NYC is currently testing hybrid garbage trucks that use a 120-kilowatt electric motor and a 500-pound lithium ion battery to supplement a six-cylinder diesel engine. The application is perfect if you think about it.
Two years ago, the NYC Sanitation Department issued a challenge to the industry: develop a hybrid garbage truck.
“No one, until we asked, had entertained the thought of putting together a hybrid heavy-duty garbage collection truck,” said Vito A. Turso, a department spokesman.
The vehicles — one from Mack Trucks and two from the Crane Carrier Company — use 30 percent less fuel than the current trucks. Four more trucks from Crane are also on order, for a total of seven.
The trucks use two distinct types of technology.
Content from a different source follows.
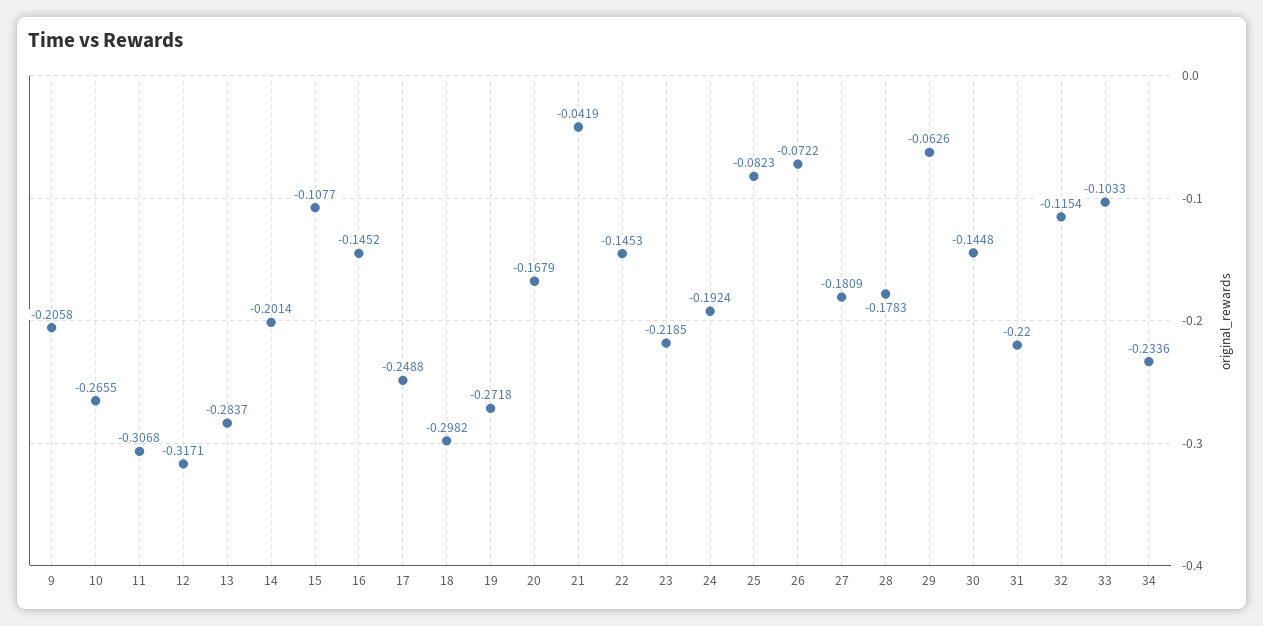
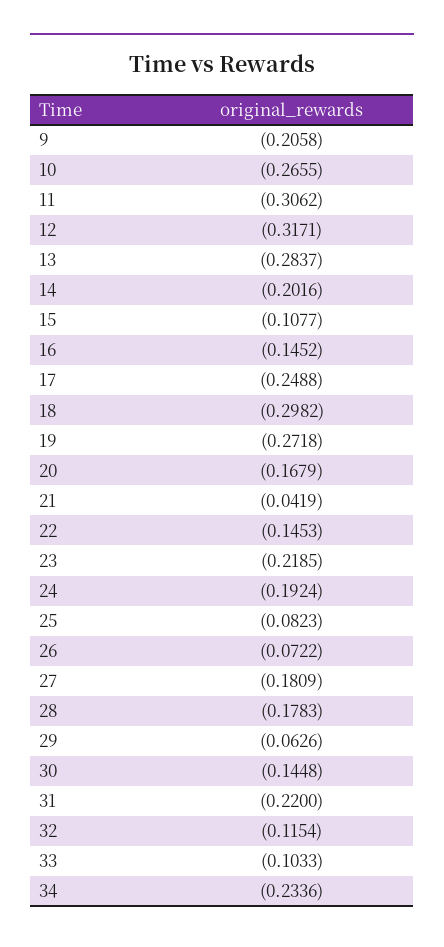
11: -0.3068 -> -0.3062
14: -0.2014 -> -0.2016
The Mack truck uses hybrid electric technology akin to the system in the Toyota Prius, in which the energy from braking is stored in batteries. The two from the Crane Carrier Corporation use hybrid hydraulic technology, which stores energy in a cylinder of compressed gas instead of in a battery.
Hybrids generally have high city MPG ratings because the electric motor is there to assist in acceleration and regenerates when the brakes are used. The daily life of a garbage truck is stopping to pick up trash and then racing to the next grouping of trash cans 100 feet down the road. All they do is accelerate and stop.
Plus, these trucks are already built on platforms large enough to support the extra weight of the battery and electric motor. Designers do not need to worry about aesthetics or design either.
But the hybrid garbage truck that is being tested in NYC, doesn’t look any different. There are apparently only a few extra lights on the dash although drivers have said that it drives much better with quicker acceleration.
The city’s 2,200 large garbage trucks haul more than 11,000 tons a day. “The problem, of course, is heavy-duty vehicles use a lot of gas,” Mr. Turso said. The department thought there was “an enormous opportunity to convert what is usually considered emissions-heavy collection trucks into something like these hybrids which reduce emissions dramatically.”
Other cities are watching New York City’s hybrid garbage trucks. “If these things go into mass production, the price becomes a lot less,” Mr. Turso said.